An EOB shows what your insurance covered, what you owe, and why. Compare it to your bill: the charges, allowed amounts, your share (deductible/coinsurance), and any denials or adjustments.
What is balance billing?
Balance billing occurs when a provider bills you for the difference between their charge and what insurance paid. For in-network providers, this is usually prohibited beyond your deductible/coinsurance.
How long do I have to pay a medical bill?
Timelines vary by state and provider. Typically 30-90 days. Medical bills generally don’t affect credit immediately, but collections can. Contact providers early to arrange payment plans if needed.
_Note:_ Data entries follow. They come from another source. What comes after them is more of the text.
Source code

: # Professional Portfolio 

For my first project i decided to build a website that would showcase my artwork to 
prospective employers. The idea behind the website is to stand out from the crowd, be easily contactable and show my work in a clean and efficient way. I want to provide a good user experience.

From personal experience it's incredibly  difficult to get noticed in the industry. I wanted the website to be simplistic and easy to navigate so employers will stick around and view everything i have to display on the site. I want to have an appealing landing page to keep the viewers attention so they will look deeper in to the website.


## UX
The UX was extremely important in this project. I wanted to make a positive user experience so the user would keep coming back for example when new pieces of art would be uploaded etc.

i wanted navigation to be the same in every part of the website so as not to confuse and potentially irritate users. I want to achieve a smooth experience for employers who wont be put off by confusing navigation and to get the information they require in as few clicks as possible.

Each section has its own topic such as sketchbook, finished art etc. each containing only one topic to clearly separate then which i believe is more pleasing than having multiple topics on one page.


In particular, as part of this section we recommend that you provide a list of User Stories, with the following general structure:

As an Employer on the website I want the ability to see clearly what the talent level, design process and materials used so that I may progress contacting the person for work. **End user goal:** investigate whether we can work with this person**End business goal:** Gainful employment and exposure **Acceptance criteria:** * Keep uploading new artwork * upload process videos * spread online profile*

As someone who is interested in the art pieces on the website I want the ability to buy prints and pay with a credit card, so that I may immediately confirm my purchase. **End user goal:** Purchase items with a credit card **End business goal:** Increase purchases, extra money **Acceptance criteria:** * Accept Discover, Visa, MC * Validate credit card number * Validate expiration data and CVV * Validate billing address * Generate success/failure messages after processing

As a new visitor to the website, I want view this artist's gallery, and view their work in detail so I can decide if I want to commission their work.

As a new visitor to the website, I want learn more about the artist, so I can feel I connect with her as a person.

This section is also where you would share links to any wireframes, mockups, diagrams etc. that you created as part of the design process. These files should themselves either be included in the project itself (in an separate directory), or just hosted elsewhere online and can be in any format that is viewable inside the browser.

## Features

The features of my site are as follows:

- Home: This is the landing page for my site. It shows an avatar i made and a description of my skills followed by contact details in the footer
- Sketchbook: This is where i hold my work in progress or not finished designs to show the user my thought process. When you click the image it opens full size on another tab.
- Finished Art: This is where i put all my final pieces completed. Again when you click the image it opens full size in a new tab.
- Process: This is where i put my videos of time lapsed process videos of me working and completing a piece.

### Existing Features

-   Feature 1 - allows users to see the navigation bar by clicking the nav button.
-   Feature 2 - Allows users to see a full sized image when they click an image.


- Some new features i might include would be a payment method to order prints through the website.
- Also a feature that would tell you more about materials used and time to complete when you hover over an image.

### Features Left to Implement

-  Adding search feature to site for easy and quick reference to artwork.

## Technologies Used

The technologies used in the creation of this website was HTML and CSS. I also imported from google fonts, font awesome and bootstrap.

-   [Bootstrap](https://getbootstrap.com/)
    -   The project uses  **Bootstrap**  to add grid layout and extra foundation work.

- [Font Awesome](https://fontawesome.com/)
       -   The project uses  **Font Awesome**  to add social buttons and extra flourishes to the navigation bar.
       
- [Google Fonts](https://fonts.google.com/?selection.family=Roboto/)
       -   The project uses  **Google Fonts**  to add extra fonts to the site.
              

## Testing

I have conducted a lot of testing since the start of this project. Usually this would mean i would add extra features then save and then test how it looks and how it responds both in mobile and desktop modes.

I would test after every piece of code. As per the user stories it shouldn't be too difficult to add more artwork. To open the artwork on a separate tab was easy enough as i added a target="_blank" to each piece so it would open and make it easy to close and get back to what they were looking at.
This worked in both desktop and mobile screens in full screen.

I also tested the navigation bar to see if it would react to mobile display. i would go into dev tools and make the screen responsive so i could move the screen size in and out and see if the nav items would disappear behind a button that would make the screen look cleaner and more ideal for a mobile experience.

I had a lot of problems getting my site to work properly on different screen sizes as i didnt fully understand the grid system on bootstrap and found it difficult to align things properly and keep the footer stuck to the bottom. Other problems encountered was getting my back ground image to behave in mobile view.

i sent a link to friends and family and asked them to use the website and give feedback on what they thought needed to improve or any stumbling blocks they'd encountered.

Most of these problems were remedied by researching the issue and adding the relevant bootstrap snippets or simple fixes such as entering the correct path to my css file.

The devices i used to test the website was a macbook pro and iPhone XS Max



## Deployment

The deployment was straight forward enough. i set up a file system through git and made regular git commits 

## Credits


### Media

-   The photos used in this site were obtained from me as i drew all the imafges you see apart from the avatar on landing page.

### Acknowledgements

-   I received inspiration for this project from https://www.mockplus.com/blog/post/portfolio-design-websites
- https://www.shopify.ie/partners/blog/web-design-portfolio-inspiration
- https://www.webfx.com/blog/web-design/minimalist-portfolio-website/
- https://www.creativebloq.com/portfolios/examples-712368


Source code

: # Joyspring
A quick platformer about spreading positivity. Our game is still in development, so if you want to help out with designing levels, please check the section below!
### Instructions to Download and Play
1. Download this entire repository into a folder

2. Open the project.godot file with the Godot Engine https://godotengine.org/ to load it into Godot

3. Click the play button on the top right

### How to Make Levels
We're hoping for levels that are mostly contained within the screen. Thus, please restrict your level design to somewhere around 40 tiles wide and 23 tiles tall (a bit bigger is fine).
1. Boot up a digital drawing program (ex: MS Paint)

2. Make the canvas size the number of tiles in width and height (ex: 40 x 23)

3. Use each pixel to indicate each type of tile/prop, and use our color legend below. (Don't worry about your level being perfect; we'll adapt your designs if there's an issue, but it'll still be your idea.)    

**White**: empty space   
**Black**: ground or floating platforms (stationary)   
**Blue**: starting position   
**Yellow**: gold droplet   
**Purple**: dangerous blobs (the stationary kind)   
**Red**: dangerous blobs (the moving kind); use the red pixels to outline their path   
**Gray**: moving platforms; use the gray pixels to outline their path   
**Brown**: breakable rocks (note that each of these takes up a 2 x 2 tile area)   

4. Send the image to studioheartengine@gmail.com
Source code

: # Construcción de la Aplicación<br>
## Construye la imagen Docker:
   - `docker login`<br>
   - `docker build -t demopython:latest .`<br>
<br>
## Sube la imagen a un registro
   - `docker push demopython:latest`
Common hospital bill line items explained
CT Scan + Radiology – Diagnostic
Facility technical charge vs. physician interpretation. You should not see a global code billed together with split professional/technical components for the same study.
EKG/ECG
Global (93000) vs. split billing (93005 technical, 93010 professional). Global and split together is typically a double bill.
Emergency Room
Facility level charge + separate professional fee for the clinician. Verify the level matches documentation.
Preventive Care Services
In‑network preventive services are often $0 cost‑share in outpatient settings. If you were billed, ask if recoding applies.
Pharmacy (Inpatient/ED)
Hospital/ED medication billing uses HCPCS (J‑codes) and differs from retail pharmacy. Confirm the medication was administered and billed correctly.